▶ Work to be completed: From the line containing "(625, 363) = (669, 374): black pillow -> none" to the last line of the records, please reproduce every line exactly and nothing more.

▶ Raw data:
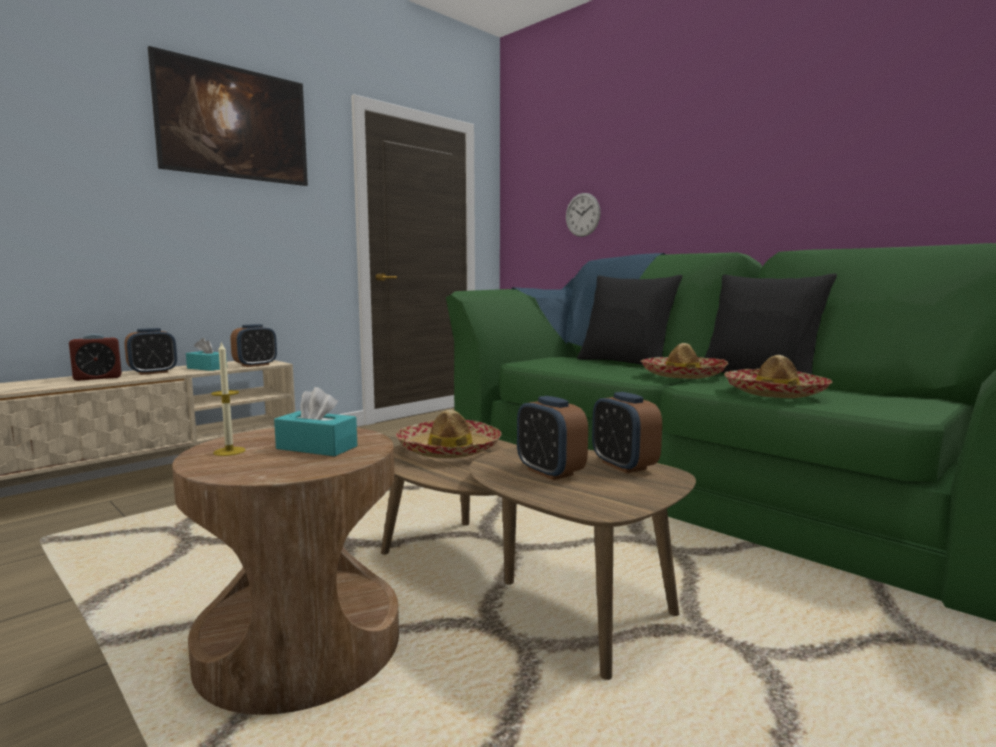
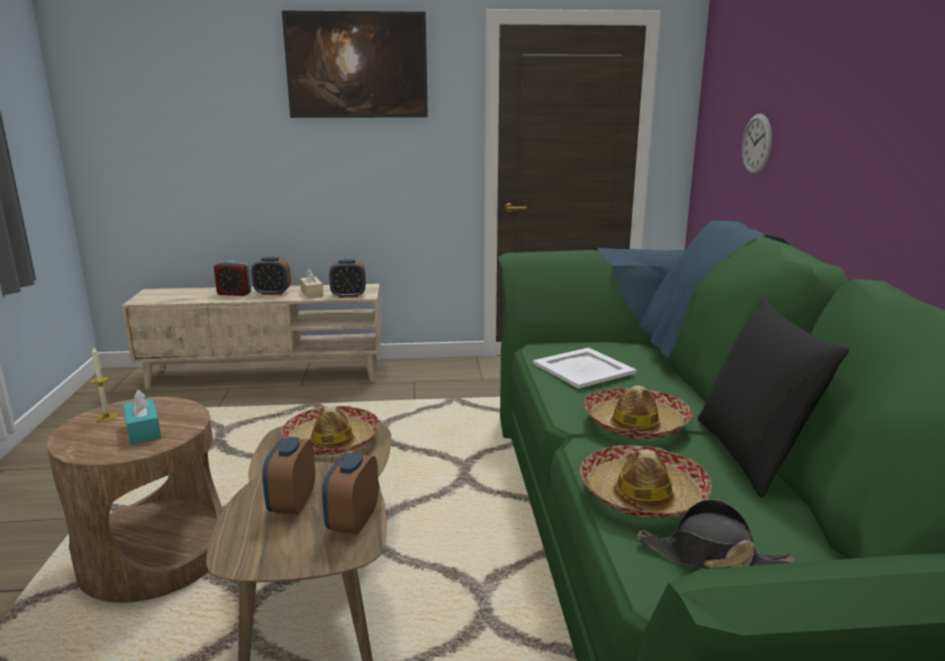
camera: 40 degrees right, 10 degrees up
(207, 368) = (312, 293): turquoise tissue box -> beige tissue box
(577, 365) = (582, 368): none -> white tray
(625, 363) = (669, 374): black pillow -> none
(872, 401) = (711, 557): none -> black hat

▶ Result of the exercise:
(625, 363) = (669, 374): black pillow -> none
(872, 401) = (711, 557): none -> black hat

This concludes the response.